Job item
Please return every line from the entries that has the string "memaksimalkan" in it.

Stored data
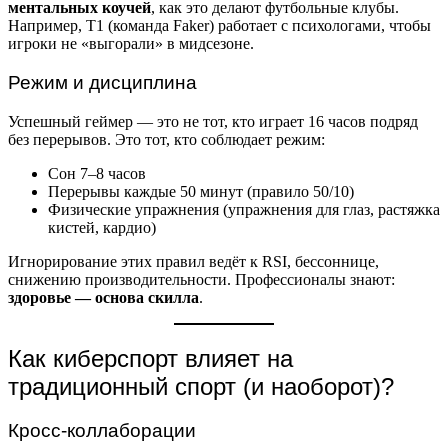
ментальных коучей
, как это делают футбольные клубы.
Например, T1 (команда Faker) работает с психологами, чтобы
игроки не «выгорали» в мидсезоне.
Режим и дисциплина
Успешный геймер — это не тот, кто играет 16 часов подряд
без перерывов. Это тот, кто соблюдает режим:
Сон 7–8 часов
Перерывы каждые 50 минут (правило 50/10)
Физические упражнения (упражнения для глаз, растяжка
кистей, кардио)
Игнорирование этих правил ведёт к RSI, бессоннице,
снижению производительности. Профессионалы знают:
здоровье — основа скилла
.
Как киберспорт влияет на
традиционный спорт (и наоборот)?
Кросс-коллаборации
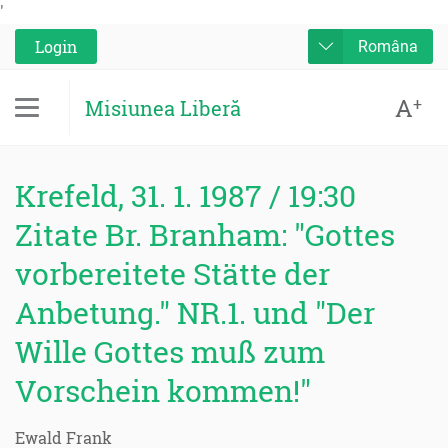
'
Login
Româna
A
+
Misiunea Liberă
Krefeld, 31. 1. 1987 / 19:30
Zitate Br. Branham: "Gottes
vorbereitete Stätte der
Anbetung." NR.1. und "Der
Wille Gottes muß zum
Vorschein kommen!"
Ewald Frank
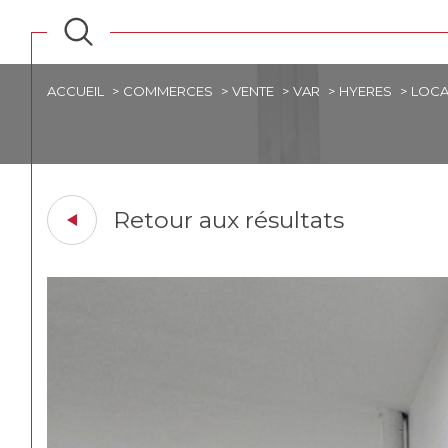
ACCUEIL
COMMERCES
VENTE
VAR
HYERES
LOCA
Retour aux résultats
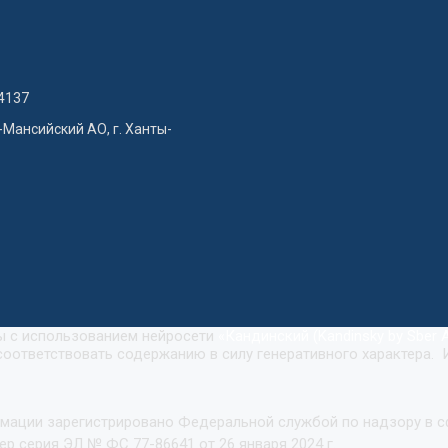
4137
-Мансийский АО, г. Ханты-
ны с использованием нейросети
«
Кандинский (Kandinsky by Sber A
оответствовать содержанию в силу генеративного характера. 
рмации зарегистрировано Федеральной службой по надзору в 
р серия ЭЛ № ФС 77-86641 от 26 января 2024 г.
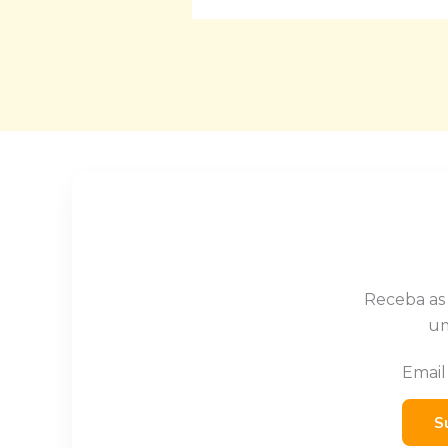
Receba as
um
Emai
S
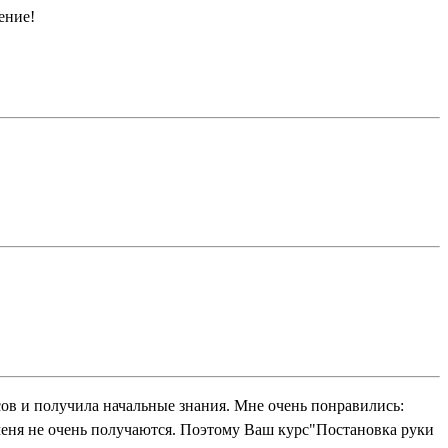
ение!
сов и получила начальные знания. Мне очень понравились:
 меня не очень получаются. Поэтому Ваш курс"Постановка руки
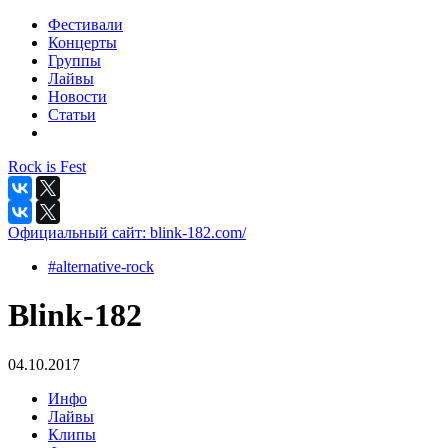
Фестивали
Концерты
Группы
Лайвы
Новости
Статьи
Rock is Fest
Официальный сайт:
blink-182.com/
#alternative-rock
Blink-182
04.10.2017
Инфо
Лайвы
Клипы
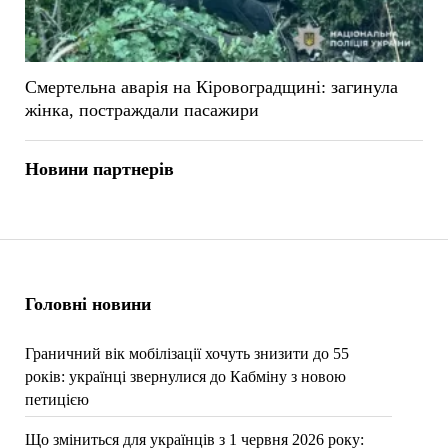
Смертельна аварія на Кіровоградщині: загинула
жінка, постраждали пасажири
Новини партнерів
Головні новини
Граничний вік мобілізації хочуть знизити до 55
років: українці звернулися до Кабміну з новою
петицією
Що зміниться для українців з 1 червня 2026 року:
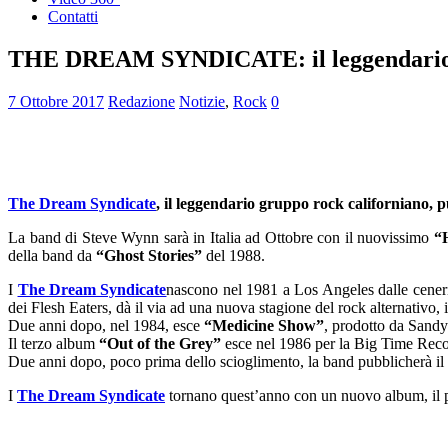
Contatti
THE DREAM SYNDICATE: il leggendario gru
7 Ottobre 2017
Redazione
Notizie
,
Rock
0
The Dream Syndicate
, il leggendario gruppo rock californiano,
La band di Steve Wynn sarà in Italia ad Ottobre con il nuovissimo
“
della band da
“Ghost Stories”
del 1988.
I
The Dream Syndicate
nascono nel 1981 a Los Angeles dalle cener
dei Flesh Eaters, dà il via ad una nuova stagione del rock alternativo,
Due anni dopo, nel 1984, esce
“Medicine Show”
, prodotto da San
Il terzo album
“Out of the Grey”
esce nel 1986 per la Big Time Reco
Due anni dopo, poco prima dello scioglimento, la band pubblicherà il
I
The Dream Syndicate
tornano quest’anno con un nuovo album, il 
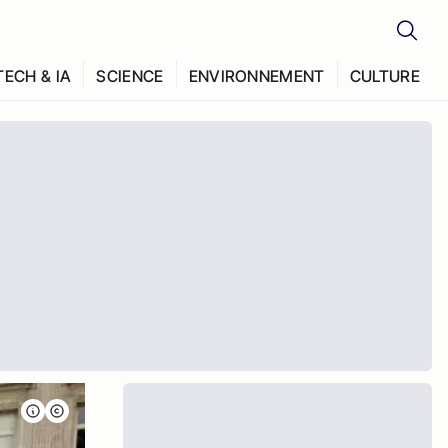
TECH & IA
SCIENCE
ENVIRONNEMENT
CULTURE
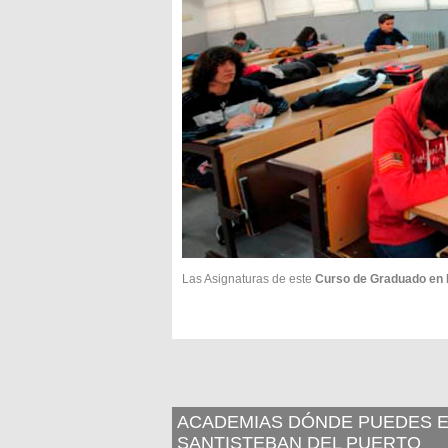
Las Asignaturas de este
Curso de Graduado en
ACADEMIAS DÓNDE PUEDES E
SANTISTEBAN DEL PUERTO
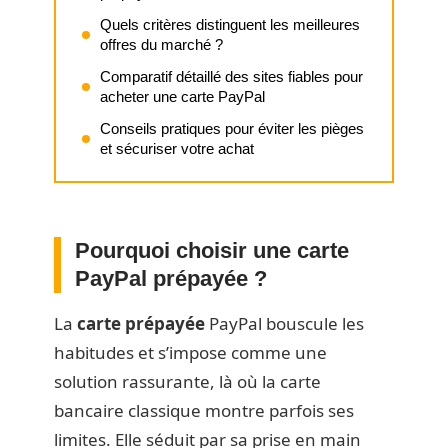
Quels critères distinguent les meilleures
offres du marché ?
Comparatif détaillé des sites fiables pour
acheter une carte PayPal
Conseils pratiques pour éviter les pièges
et sécuriser votre achat
Pourquoi choisir une carte
PayPal prépayée ?
La
carte prépayée
PayPal bouscule les
habitudes et s’impose comme une
solution rassurante, là où la carte
bancaire classique montre parfois ses
limites. Elle séduit par sa prise en main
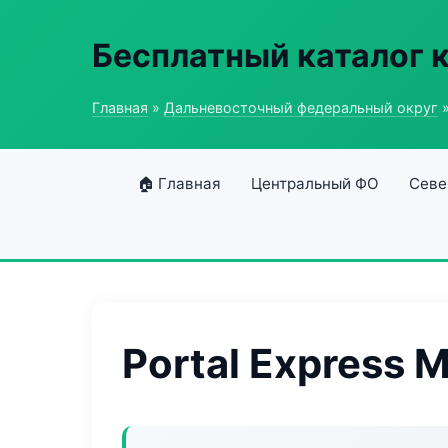
Бесплатный каталог 
Главная
»
Дальневосточный федеральный округ
»
🏠 Главная
Центральный ФО
Севе
Portal Express 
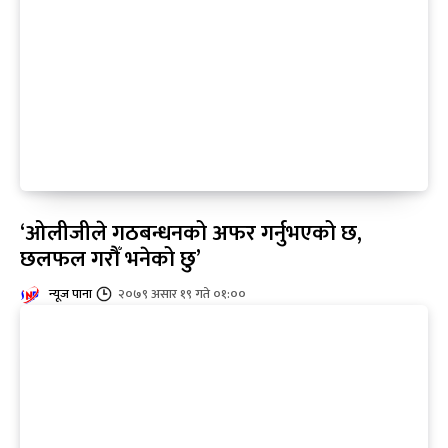
‘ओलीजीले गठबन्धनको अफर गर्नुभएको छ,
छलफल गरौँ भनेको छु’
न्यूज पाना
२०७९ असार १९ गते ०१:००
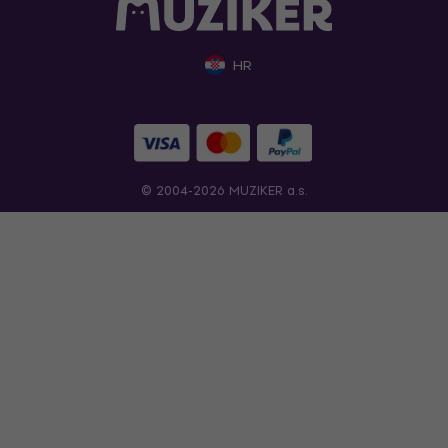
HR
© 2004-2026 MUZIKER a.s.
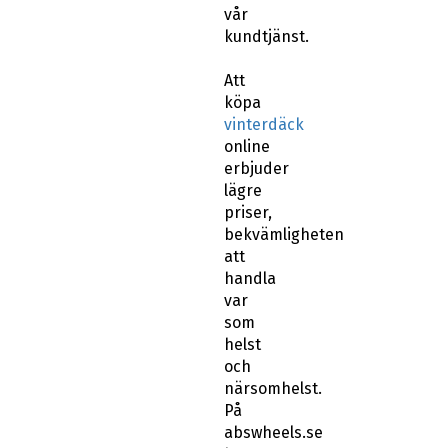
vår
kundtjänst.
Att
köpa
vinterdäck
online
erbjuder
lägre
priser,
bekvämligheten
att
handla
var
som
helst
och
närsomhelst.
På
abswheels.se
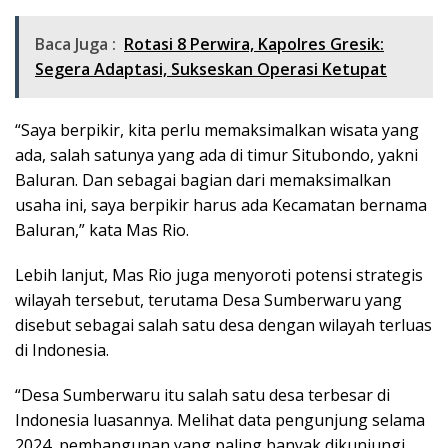
Baca Juga :
Rotasi 8 Perwira, Kapolres Gresik:
Segera Adaptasi, Sukseskan Operasi Ketupat
“Saya berpikir, kita perlu memaksimalkan wisata yang
ada, salah satunya yang ada di timur Situbondo, yakni
Baluran. Dan sebagai bagian dari memaksimalkan
usaha ini, saya berpikir harus ada Kecamatan bernama
Baluran,” kata Mas Rio.
Lebih lanjut, Mas Rio juga menyoroti potensi strategis
wilayah tersebut, terutama Desa Sumberwaru yang
disebut sebagai salah satu desa dengan wilayah terluas
di Indonesia.
“Desa Sumberwaru itu salah satu desa terbesar di
Indonesia luasannya. Melihat data pengunjung selama
2024, pembangunan yang paling banyak dikunjungi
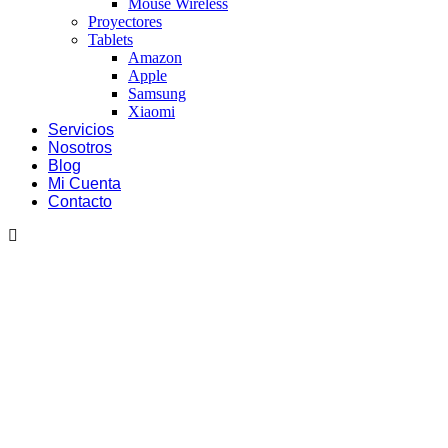
Mouse Wireless
Proyectores
Tablets
Amazon
Apple
Samsung
Xiaomi
Servicios
Nosotros
Blog
Mi Cuenta
Contacto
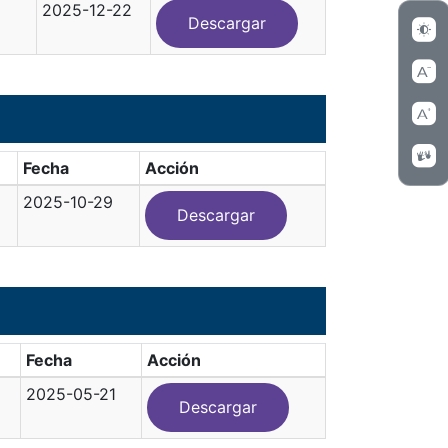
2025-12-22
Descargar
Fecha
Acción
2025-10-29
Descargar
Fecha
Acción
2025-05-21
Descargar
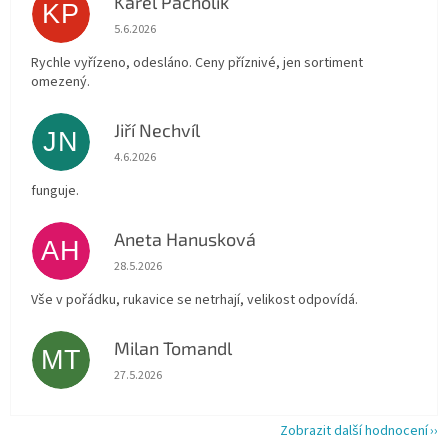
Karel Pacholík
KP
Hodnocení obchodu je 4 z 5 hvězdiček.
5.6.2026
Rychle vyřízeno, odesláno. Ceny příznivé, jen sortiment
omezený.
Jiří Nechvíl
JN
Hodnocení obchodu je 5 z 5 hvězdiček.
4.6.2026
funguje.
Aneta Hanusková
AH
Hodnocení obchodu je 5 z 5 hvězdiček.
28.5.2026
Vše v pořádku, rukavice se netrhají, velikost odpovídá.
Milan Tomandl
MT
Hodnocení obchodu je 5 z 5 hvězdiček.
27.5.2026
Zobrazit další hodnocení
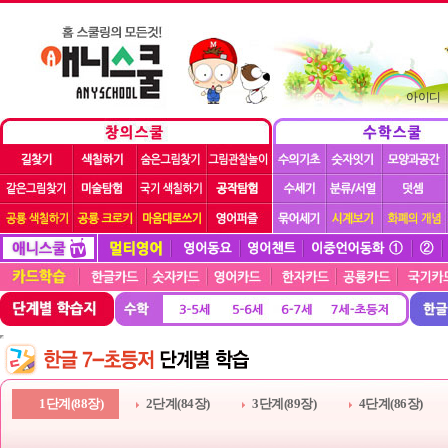
아이디
1단계(88장)
2단계(84장)
3단계(89장)
4단계(86장)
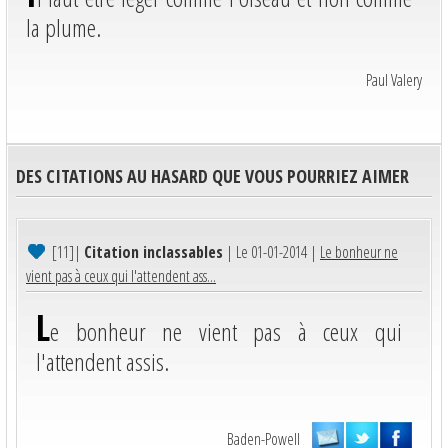
la plume.
Paul Valery
DES CITATIONS AU HASARD QUE VOUS POURRIEZ AIMER
[11]
|
Citation inclassables
| Le 01-01-2014 |
Le bonheur ne
vient pas à ceux qui l'attendent ass...
L
e bonheur ne vient pas à ceux qui
l'attendent assis.
Baden-Powell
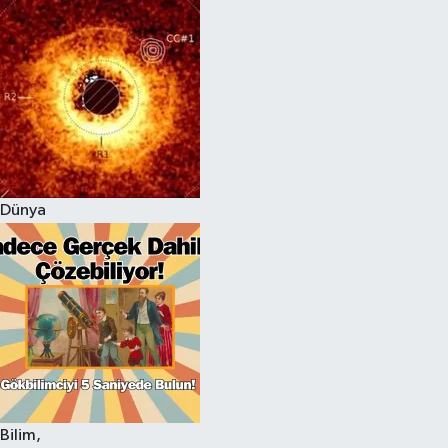
Dünya
Bilim,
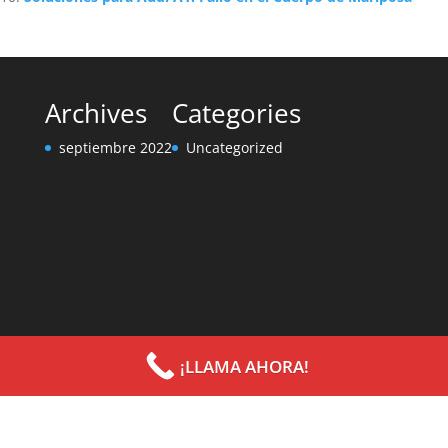
Archives
Categories
septiembre 2022
Uncategorized
¡LLAMA AHORA!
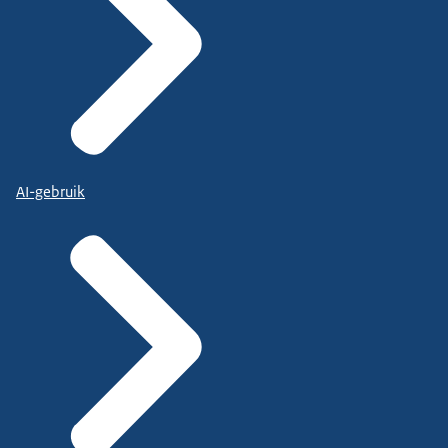
AI-gebruik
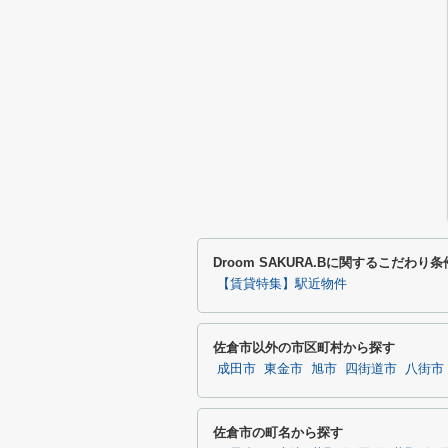
Droom SAKURA.Bに関するこだわり
【賃貸特集】駅近物件
佐倉市以外の市区町村から探す
成田市
東金市
旭市
四街道市
八街市
佐倉市の町名から探す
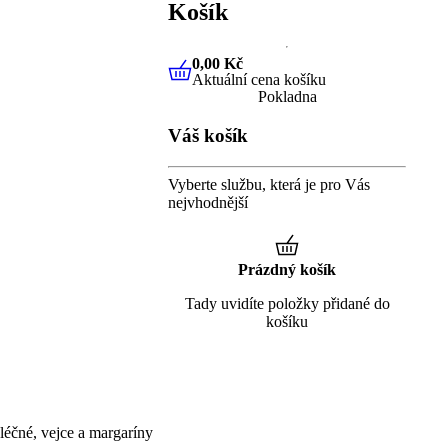
Košík
0,00 Kč
Aktuální cena košíku
0,00 Kč
Aktuální cena košíku
Pokladna
Váš košík
Vyberte službu, která je pro Vás
nejvhodnější
Prázdný košík
Tady uvidíte položky přidané do
košíku
éčné, vejce a margaríny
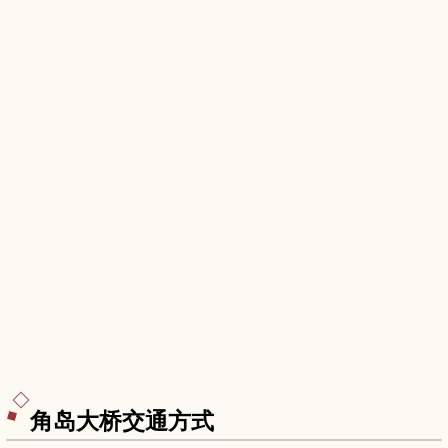
与交通攻略，适合想收集绝景与御朱印的旅人。
角岛大桥交通方式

Exercise solution
“Saya berpikir, kita perlu memaksimalkan wisata yang
Baluran. Dan sebagai bagian dari memaksimalkan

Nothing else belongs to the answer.